William H. Bell
"Billy" Bell, as he was familiarly called, died in Branchville,
on Tuesday, at the old homestead where his father lived before him,
after a week's illness, of pneumonia.
He was a schemer who had the happy faculty of looking
always upon the bright side and seeing the star of ascendancy in all
his plans, and his plausible manner persuaded very many to believe
as he desired, and in days when money was seeking investment, and
he himself had plenty of it, he became widely known throughout the
county.
He first went into business in Pike county and was
unsuccessful, but during the war he went to New York city and engaged
in the manufacture of cards, which were shipped to Cuba and from thence
smuggled into the South. He is reputed to have made $100,000 at it.

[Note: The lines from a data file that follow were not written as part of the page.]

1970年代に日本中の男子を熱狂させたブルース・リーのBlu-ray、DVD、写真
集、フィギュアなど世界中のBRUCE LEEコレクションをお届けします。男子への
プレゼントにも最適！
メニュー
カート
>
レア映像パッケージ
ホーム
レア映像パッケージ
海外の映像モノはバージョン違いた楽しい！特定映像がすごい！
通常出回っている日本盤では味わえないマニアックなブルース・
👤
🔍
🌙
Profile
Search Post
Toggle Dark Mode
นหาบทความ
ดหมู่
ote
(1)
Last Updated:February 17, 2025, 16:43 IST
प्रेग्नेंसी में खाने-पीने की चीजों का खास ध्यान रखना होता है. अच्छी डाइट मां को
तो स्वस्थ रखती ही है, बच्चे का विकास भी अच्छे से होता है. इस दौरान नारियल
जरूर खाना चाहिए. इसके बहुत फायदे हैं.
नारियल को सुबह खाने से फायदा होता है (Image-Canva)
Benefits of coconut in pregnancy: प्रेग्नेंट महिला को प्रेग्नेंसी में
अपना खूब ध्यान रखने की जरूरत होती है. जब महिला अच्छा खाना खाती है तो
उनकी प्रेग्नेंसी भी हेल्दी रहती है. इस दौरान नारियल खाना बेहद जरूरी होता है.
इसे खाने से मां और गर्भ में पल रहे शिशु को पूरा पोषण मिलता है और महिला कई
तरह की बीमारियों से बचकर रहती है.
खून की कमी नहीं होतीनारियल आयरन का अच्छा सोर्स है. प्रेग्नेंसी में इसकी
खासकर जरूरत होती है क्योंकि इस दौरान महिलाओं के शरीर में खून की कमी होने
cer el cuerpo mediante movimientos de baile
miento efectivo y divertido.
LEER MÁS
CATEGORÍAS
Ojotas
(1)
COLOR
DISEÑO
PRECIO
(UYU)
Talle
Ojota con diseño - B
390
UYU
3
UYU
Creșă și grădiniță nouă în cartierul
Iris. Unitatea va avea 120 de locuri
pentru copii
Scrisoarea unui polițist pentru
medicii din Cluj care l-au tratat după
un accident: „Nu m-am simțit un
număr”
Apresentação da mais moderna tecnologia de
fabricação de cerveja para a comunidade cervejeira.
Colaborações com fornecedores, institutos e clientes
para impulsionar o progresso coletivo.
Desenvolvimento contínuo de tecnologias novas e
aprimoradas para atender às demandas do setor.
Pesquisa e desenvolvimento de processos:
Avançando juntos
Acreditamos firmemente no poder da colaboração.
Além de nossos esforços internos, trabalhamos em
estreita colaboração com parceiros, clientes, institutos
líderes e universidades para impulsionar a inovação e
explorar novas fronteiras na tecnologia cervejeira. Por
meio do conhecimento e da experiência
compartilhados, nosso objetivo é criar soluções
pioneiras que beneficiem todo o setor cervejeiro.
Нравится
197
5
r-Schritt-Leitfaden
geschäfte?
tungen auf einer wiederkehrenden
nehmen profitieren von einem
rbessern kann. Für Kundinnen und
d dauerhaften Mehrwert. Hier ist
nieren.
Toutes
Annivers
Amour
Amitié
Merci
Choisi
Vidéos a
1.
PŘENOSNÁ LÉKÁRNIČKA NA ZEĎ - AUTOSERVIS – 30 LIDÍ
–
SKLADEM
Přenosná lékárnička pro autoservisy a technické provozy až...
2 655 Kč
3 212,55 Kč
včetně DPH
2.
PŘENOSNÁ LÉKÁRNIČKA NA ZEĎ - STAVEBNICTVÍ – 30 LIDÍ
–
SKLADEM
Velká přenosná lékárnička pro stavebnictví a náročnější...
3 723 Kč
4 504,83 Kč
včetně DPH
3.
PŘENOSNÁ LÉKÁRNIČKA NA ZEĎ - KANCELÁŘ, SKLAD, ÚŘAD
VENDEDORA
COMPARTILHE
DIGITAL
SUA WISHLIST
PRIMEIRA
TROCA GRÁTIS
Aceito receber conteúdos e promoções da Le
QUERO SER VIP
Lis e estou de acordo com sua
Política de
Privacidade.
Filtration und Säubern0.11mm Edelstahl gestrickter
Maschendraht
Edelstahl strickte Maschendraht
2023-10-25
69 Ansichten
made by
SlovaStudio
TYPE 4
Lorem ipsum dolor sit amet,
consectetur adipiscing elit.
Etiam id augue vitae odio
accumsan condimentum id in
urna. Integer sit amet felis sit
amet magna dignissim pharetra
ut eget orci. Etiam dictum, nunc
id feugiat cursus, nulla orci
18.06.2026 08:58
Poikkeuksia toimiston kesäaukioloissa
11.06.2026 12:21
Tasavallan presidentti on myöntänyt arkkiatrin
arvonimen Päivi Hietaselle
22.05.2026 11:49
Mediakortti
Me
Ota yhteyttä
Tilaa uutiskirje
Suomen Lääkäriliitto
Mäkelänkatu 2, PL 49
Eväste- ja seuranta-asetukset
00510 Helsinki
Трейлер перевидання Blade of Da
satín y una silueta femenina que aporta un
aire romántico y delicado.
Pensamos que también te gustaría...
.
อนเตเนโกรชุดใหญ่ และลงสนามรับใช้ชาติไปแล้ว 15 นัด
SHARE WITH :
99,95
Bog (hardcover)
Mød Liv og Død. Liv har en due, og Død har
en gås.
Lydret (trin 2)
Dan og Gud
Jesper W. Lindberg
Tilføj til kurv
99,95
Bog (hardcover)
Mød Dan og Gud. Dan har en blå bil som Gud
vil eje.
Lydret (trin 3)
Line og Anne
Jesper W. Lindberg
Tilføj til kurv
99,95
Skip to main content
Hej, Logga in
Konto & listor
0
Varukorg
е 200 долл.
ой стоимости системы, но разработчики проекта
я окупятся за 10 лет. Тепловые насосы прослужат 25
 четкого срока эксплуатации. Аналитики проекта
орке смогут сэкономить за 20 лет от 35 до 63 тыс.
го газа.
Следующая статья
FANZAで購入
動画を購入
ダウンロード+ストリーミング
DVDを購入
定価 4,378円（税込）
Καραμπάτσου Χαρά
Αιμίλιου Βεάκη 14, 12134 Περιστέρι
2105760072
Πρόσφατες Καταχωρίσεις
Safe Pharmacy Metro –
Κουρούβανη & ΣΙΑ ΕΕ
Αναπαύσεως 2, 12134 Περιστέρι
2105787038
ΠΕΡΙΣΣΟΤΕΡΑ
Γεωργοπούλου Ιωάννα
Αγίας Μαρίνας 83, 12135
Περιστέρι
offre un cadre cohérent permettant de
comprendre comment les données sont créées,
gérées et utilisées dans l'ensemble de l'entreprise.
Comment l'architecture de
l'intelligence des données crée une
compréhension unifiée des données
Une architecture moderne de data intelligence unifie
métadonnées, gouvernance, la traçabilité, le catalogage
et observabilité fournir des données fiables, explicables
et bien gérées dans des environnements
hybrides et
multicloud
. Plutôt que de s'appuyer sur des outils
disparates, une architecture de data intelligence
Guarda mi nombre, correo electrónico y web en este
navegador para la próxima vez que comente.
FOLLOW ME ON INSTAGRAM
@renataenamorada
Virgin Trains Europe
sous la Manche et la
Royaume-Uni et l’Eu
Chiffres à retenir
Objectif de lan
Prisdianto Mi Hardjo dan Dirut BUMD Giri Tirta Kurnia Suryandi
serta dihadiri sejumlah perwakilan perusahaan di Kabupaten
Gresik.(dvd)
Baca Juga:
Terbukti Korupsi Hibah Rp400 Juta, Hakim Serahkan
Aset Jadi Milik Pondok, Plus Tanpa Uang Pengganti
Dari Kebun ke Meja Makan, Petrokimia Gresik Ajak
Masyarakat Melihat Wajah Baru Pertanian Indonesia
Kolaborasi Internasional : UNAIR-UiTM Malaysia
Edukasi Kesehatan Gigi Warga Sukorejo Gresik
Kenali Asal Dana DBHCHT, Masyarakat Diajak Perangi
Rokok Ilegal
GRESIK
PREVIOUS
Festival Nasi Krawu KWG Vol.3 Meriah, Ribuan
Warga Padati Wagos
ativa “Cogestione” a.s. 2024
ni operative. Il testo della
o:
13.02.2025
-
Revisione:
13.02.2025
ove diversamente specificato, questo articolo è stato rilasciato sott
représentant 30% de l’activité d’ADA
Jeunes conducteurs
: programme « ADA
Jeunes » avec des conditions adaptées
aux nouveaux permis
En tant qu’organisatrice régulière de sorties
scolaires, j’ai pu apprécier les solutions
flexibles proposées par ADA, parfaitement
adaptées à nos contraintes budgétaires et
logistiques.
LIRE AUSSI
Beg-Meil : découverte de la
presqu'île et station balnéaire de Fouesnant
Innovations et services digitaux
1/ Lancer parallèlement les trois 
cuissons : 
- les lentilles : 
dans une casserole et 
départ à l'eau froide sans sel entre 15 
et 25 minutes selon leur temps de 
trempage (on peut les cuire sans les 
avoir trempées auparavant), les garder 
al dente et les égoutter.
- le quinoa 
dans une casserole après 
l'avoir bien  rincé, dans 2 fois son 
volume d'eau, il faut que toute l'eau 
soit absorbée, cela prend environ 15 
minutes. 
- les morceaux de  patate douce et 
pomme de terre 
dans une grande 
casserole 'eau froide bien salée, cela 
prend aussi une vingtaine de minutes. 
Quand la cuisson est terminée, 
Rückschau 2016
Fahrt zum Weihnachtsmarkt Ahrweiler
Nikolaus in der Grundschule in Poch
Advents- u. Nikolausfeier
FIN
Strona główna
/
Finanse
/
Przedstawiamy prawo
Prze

He afterwards returned to Branchville, where he opened a woolen mill
and card factory, the machinery of which were said to be worth $75,000;
John E Howell, then a wealthy resident of Goshen, holding a mortgage
upon the property for nearly four-fifths of that amount. The mills
did not prove profitable.
Branchville and Lafayette can thank him for what was
known as 'Billy Bell's railroad" until the Sussex took possession
about twenty-three years ago. The citizens of Frankford and Lafayette
raised $125,000 to grade and tie the road and afterward $3,500 to
rail it. Influential Newtonians thought to block the road by preventing
direct connection with the Sussex here, but "Billy" wasn't
to be disheartened by so small a damper, and passing around Newton
extended the tracks until they connected with the Sussex at Drake's
pond; and until the cut off was built across the meadows trains came
up to Newton, what is now the freight depot being the passenger station,
and then backed down to Drake's pond before proceeding to Branchville.
Mr. Bell also projected the line of the P.P. &
B. road, seeing that it was the easiest path to the Hudson River,
and persisted until many patches of it were built at conspicuous points,
as the South Mountain Railroad. He is also believed to have been interested
in roads in Nova Scotia and North Carolina.
He represented Sussex county as a Member of Assembly
in 1862-64, and was an aspirant for the Senatorship in a campaign
that cost him many thousand dollars before the convention chose his
rival. That was the last county convention at which the people voted
up and down the hill. He leaves a widow, who is his second wife.